Siang tadi saya turut serta ke daerah Banten untuk bersilaturahmi. Mengunjungi adiknya Abah yang kini sudah tidak bugar lagi.

"Matanya udah nggak jelas. Remang,"
"Iya Ki,"

Si Aki dari lahir hingga kini entah berapa usianya menetap di desa. Mengisi hidupnya menjadi orang yang peduli dengan urusan yang ditinggal saudara-saudaranya yang pergi ke kota. Saat bugar, Aki mengajak saya ke ladang mentimun (atau ketimun, ya?) dan beliau sesehat itu hingga membawa sendiri hasil panennya yang berat.

Aki pernah sangat bugar. Lalu, saya bertanya pada diri sendiri: "Apakah menjadi tua dan renta itu pasti?"
Lelah, saya yakin. Bertahan dengan mata rabun yang tidak bisa diringankan dengan kacamata. Bertahan dengan kaki gemetar 24 jam.

Saat sedang bergumul dengan pikiran itu, Ayah mengajak saya melihat makam Abah. Dimana?

"Itu, yang tertutup banyak rumput. Bagian batu itu bagian kepala Abah,"

Cukup sudah mempertanyakan soal menjadi tua dan renta. Yang itu tidak pasti dan saya tahu itu.

Hal pasti yang pasti (eh? hehehe?): Mati. Abah sudah lebih awal. Kita menyusul. Yang biasa merawat makam Abah sudah menyusul. Makanya rumput dan tumbuhan liar sangat banyak padanya.

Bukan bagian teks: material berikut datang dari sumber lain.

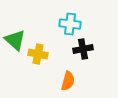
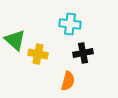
black cross: moved 4 px down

Saya belum tentu mengalami yang Aki alami: menjadi tua dan renta. Saya akan seperti Abah: pergi menyudahi yang fana dan pura-pura.

Halo, kamu yang baca. Kamu juga.
Semoga kita pergi dengan cara yang baik. Katanya itu perlu diusahakan, bukan kebetulan.

Salam,
Afi.

p.s. Bonus foto tempat Abah kini. Oh Allah, ampuni dosa-dosanya. Terangi kuburnya.